Savings, which during the toughest months of the health crisis reached historic levels, have fallen again to around 13% according to the latest published data, and that figure shows that not all households are prepared for an unexpected event.
The debate about how and when to start saving isn't new, but it gains more strength every time the economic environment becomes unstable. Proof of this is the rise of educational spaces about personal finance in media and social media, such as the recent segment on Radio Denia where they emphasized the need to set aside money at the beginning of the month and not leave it to chance.

In this context, the advice of expert Natalia de Santiago fits in, as she has been advocating for a simple, realistic, and effective method to start saving regardless of income.
The 10% method: a simple yet transformative goal
In one of her most recent appearances, Natalia de Santiago starts from an idea that breaks with many clichés about saving: it's not about depriving yourself, but about getting organized. According to her experience, the first thing that must be done is an honest review of what comes in and goes out each month, including not only the usual fixed expenses—rent, mortgage, utilities—but also those less frequent payments that can throw off the annual budget, such as property tax (IBI) or car insurance.
Only when we have a clear picture of that real flow of income and expenses is it possible to set a sustainable savings goal. Natalia de Santiago recommends setting as a minimum goal to save 10% of net monthly income. That is, a person who earns €1,800 should set aside €180 each month for their own future.

This isn't a rigid rule, since the expert acknowledges that there are months—especially in summer or when extraordinary expenses arise—when saving becomes impossible and it's even necessary to dip into what has been accumulated. She insists that the key is to keep that 10% average per year, adapting efforts to the reality of each month.
Discipline here is essential. According to de Santiago, the biggest mistake is to wait and see how much is left at the end of the month to save, since expenses "expand" and always tend to fill all the available space in the checking account.
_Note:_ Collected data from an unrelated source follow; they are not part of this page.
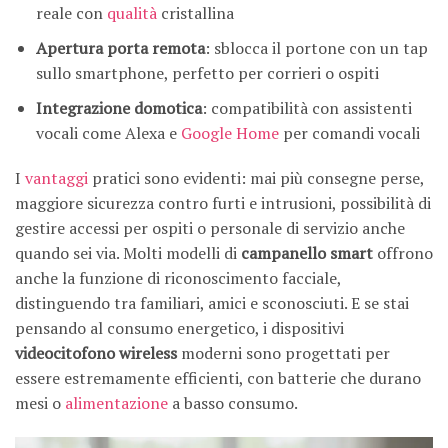
reale con
qualità
cristallina
Apertura porta remota
: sblocca il portone con un tap
sullo smartphone, perfetto per corrieri o ospiti
Integrazione domotica
: compatibilità con assistenti
vocali come Alexa e
Google Home
per comandi vocali
I
vantaggi
pratici sono evidenti: mai più consegne perse,
maggiore sicurezza contro furti e intrusioni, possibilità di
gestire accessi per ospiti o personale di servizio anche
quando sei via. Molti modelli di
campanello smart
offrono
anche la funzione di riconoscimento facciale,
distinguendo tra familiari, amici e sconosciuti. E se stai
pensando al consumo energetico, i dispositivi
videocitofono wireless
moderni sono progettati per
essere estremamente efficienti, con batterie che durano
mesi o
alimentazione
a basso consumo.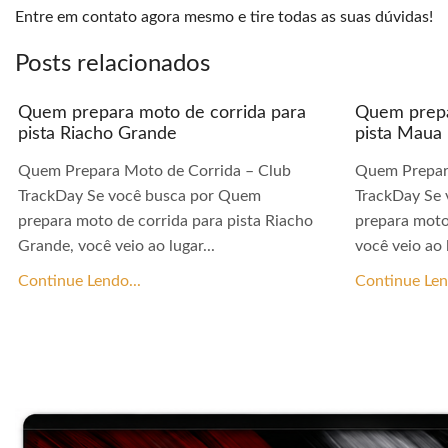
Entre em contato agora mesmo e tire todas as suas dúvidas!
Posts relacionados
Quem prepara moto de corrida para
Quem prepa
pista Riacho Grande
pista Maua
Quem Prepara Moto de Corrida – Club
Quem Prepar
TrackDay Se você busca por Quem
TrackDay Se
prepara moto de corrida para pista Riacho
prepara moto
Grande, você veio ao lugar...
você veio ao l
Continue Lendo...
Continue Len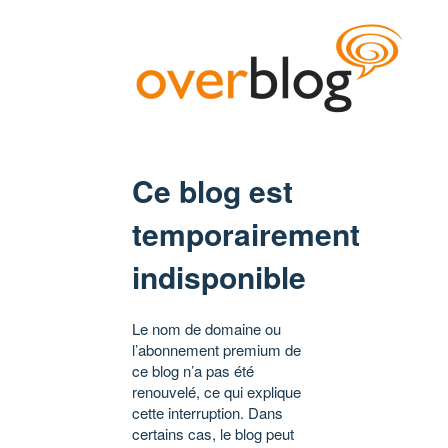
Ce blog est
temporairement
indisponible
Le nom de domaine ou
l’abonnement premium de
ce blog n’a pas été
renouvelé, ce qui explique
cette interruption. Dans
certains cas, le blog peut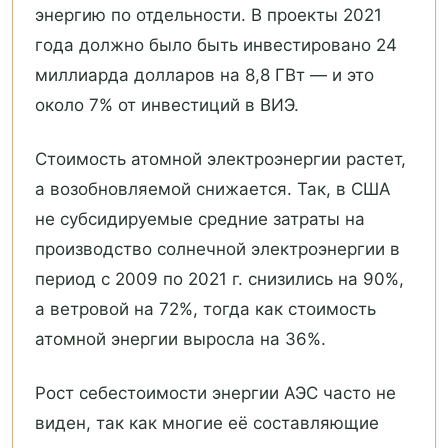
энергию по отдельности. В проекты 2021
года должно было быть инвестировано 24
миллиарда долларов на 8,8 ГВт — и это
около 7% от инвестиций в ВИЭ.
Стоимость атомной электроэнергии растет,
а возобновляемой снижается. Так, в США
не субсидируемые средние затраты на
производство солнечной электроэнергии в
период с 2009 по 2021 г. снизились на 90%,
а ветровой на 72%, тогда как стоимость
атомной энергии выросла на 36%.
Рост себестоимости энергии АЭС часто не
виден, так как многие её составляющие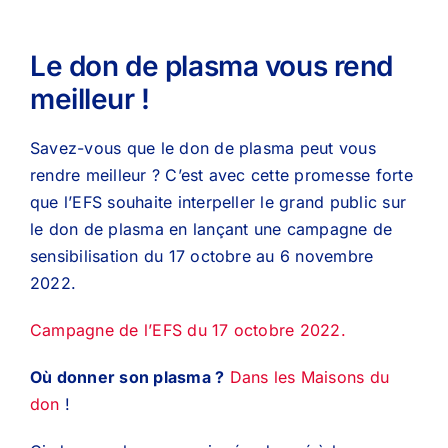
Le don de plasma vous rend
meilleur !
Savez-vous que le don de plasma peut vous
rendre meilleur ? C’est avec cette promesse forte
que l’EFS souhaite interpeller le grand public sur
le don de plasma en lançant une campagne de
sensibilisation du 17 octobre au 6 novembre
2022.
Campagne de l’EFS du 17 octobre 2022.
Où donner son plasma ?
Dans les Maisons du
don
!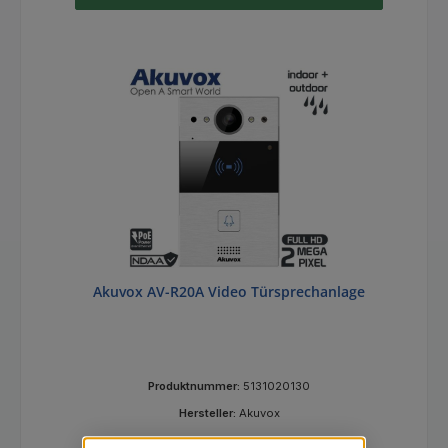
Akuvox AV-R20A Video Türsprechanlage
Produktnummer:
5131020130
Hersteller:
Akuvox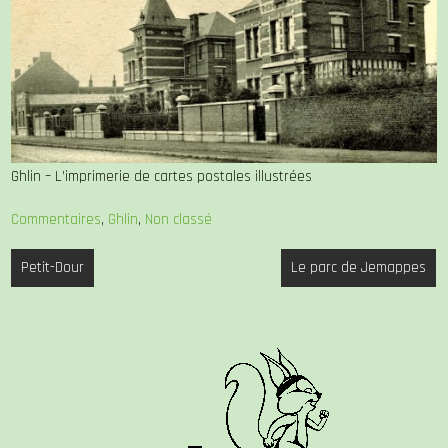
Ghlin – L’imprimerie de cartes postales illustrées
Commentaires
,
Ghlin
,
Non classé
Navigation
Petit-Dour
Le parc de Jemappes
de
l’article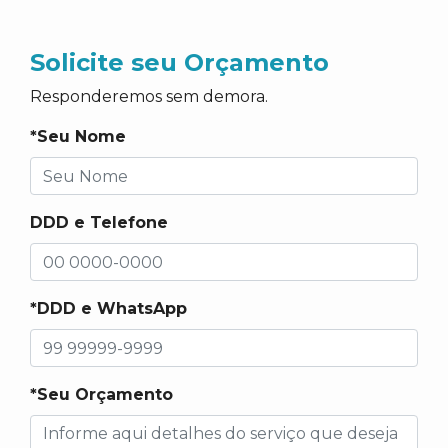
Solicite seu Orçamento
Responderemos sem demora.
*Seu Nome
DDD e Telefone
*DDD e WhatsApp
*Seu Orçamento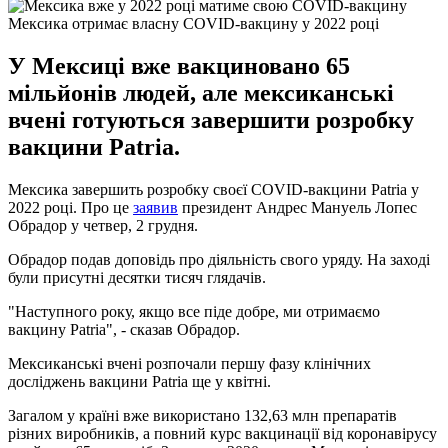
Мексика отримає власну COVID-вакцину у 2022 році
У Мексиці вже вакциновано 65
мільйонів людей, але мексиканські
вчені готуються завершити розробку
вакцини Patria.
Мексика завершить розробку своєї COVID-вакцини Patria у
2022 році. Про це
заявив
президент Андрес Мануель Лопес
Обрадор у четвер, 2 грудня.
Обрадор подав доповідь про діяльність свого уряду. На заході
були присутні десятки тисяч глядачів.
"Наступного року, якщо все піде добре, ми отримаємо
вакцину Patria", - сказав Обрадор.
Мексиканські вчені розпочали першу фазу клінічних
досліджень вакцини Patria ще у квітні.
Загалом у країні вже використано 132,63 млн препаратів
різних виробників, а повний курс вакцинації від коронавірусу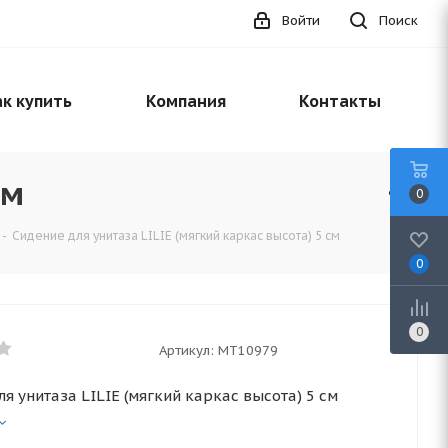
Войти
Поиск
к купить
Компания
Контакты
см
0
-
Сидение для унитаза LILIE (мягкий каркас высота) 5 см
0
0
Артикул:
MT10979
я унитаза LILIE (мягкий каркас высота) 5 см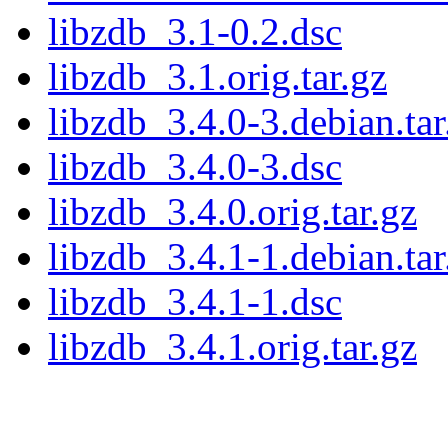
libzdb_3.1-0.2.dsc
libzdb_3.1.orig.tar.gz
libzdb_3.4.0-3.debian.tar
libzdb_3.4.0-3.dsc
libzdb_3.4.0.orig.tar.gz
libzdb_3.4.1-1.debian.tar
libzdb_3.4.1-1.dsc
libzdb_3.4.1.orig.tar.gz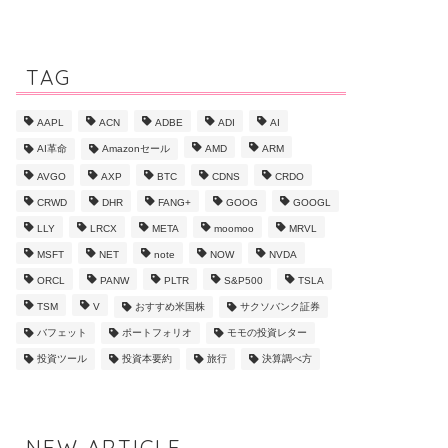
TAG
AAPL
ACN
ADBE
ADI
AI
AI革命
Amazonセール
AMD
ARM
AVGO
AXP
BTC
CDNS
CRDO
CRWD
DHR
FANG+
GOOG
GOOGL
LLY
LRCX
META
moomoo
MRVL
MSFT
NET
note
NOW
NVDA
ORCL
PANW
PLTR
S&P500
TSLA
TSM
V
おすすめ米国株
サクソバンク証券
バフェット
ポートフォリオ
モモの投資レター
投資ツール
投資本要約
旅行
決算調べ方
NEW ARTICLE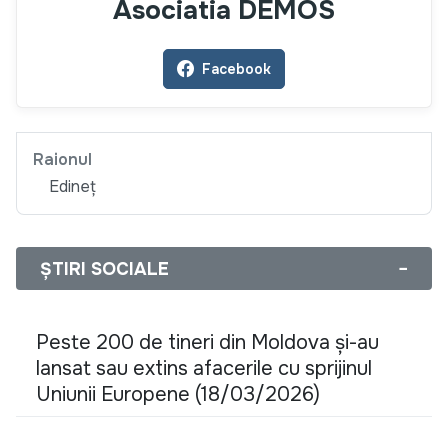
Asociatia DEMOS
Facebook
Raionul
Edineț
ȘTIRI SOCIALE
−
Peste 200 de tineri din Moldova și-au
lansat sau extins afacerile cu sprijinul
Uniunii Europene (18/03/2026)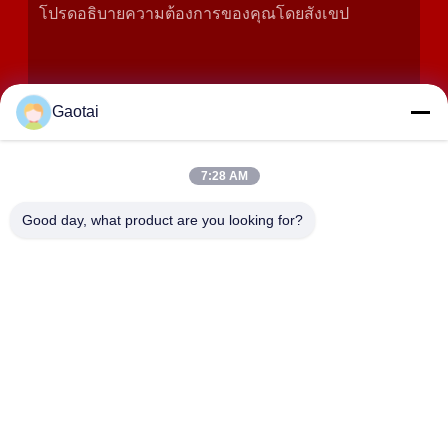
Gaotai
7:28 AM
เสนอ
Good day, what product are you looking for?
ที่อยู่
เมืองเฮงชุย, จังหวัดเฮเบ่ย, จังหวัดอันปิง, เขตอุตสาหกรรมเบิดา
เลียง
HEBEI ZHAOYANG MEDICAL INSTRUMENT
CO., LTD.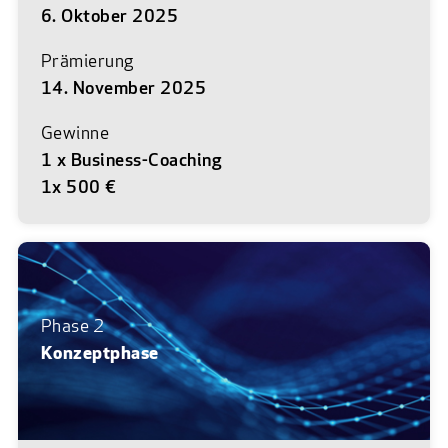
6. Oktober 2025
Prämierung
14. November 2025
Gewinne
1 x Business-Coaching
1x 500 €
Phase 2
Konzeptphase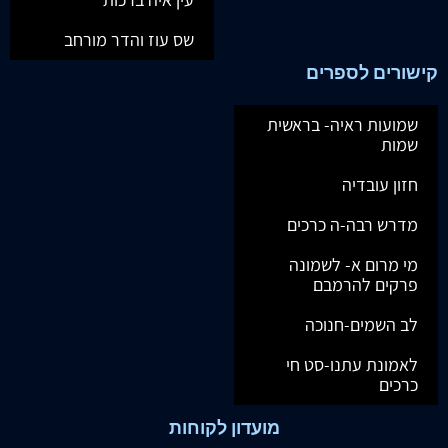
שס עוז והדר מורחב
קישורים לספרים
שמועות ראיה- בראשית
שמות
חזון עובדיה
מדרש רבה-ה כרכים
מי מרום א- לשמונה
פרקים להרמבם
לב השמים-חנוכה
לאמונת עתנו-סט חי
כרכים
מועדון לקוחות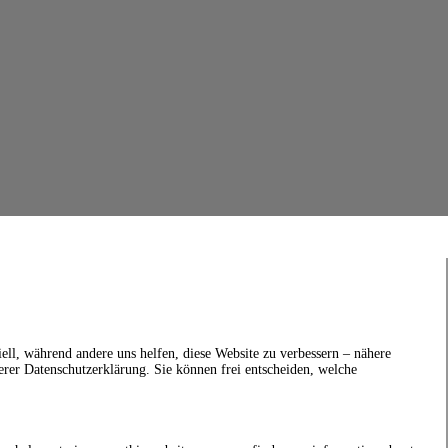
ell, während andere uns helfen, diese Website zu verbessern – nähere
erer Datenschutzerklärung. Sie können frei entscheiden, welche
That's why she advises automating the process, transferring the money to savings as soon as the paycheck is received. This way, saving becomes just another fixed expense, one that we prioritize over last-minute whims or unexpected events.
The safety cushion: the best defense against the unexpected
Having an amount set aside for emergencies is another pillar of Natalia de Santiago's strategy. She warns that a fund of less than three months of net income is insufficient and puts families in a vulnerable situation. An unexpected event, such as a costly breakdown or the temporary loss of income, can completely destabilize household finances.

For this reason, she recommends setting as a minimum goal a cushion of three months and, as far as possible, working up to six months of accumulated income. This reserve, beyond providing peace of mind, allows decisions to be made without the stress of urgency, whether it's facing unexpected expenses or even rethinking one's professional path without immediate pressure.
Planning and long-term vision: the key to financial freedom
Saving consistently requires an overall vision. It's not enough to improvise month by month; it's necessary to plan the annual budget, anticipate major expenses, and, when the emergency cushion is already in place, think about the long term. Choosing suitable financial products, such as diversified investment funds or efficient pension plans, is the next logical step for those who seek not only to protect but also to grow their wealth.
Natalia de Santiago's method, in short, is committed to consistency and foresight. Setting aside 10% of income, automating the transfer, and building a safety fund are decisions that not only provide protection, but also lay the foundation for a calmer and freer financial life.
As the expert repeats, what's important isn't the amount, but the regularity. Paying yourself first isn't just practical advice: it's a philosophy that, when incorporated into your routine, completely changes your relationship with money and lets you look to the future with greater confidence.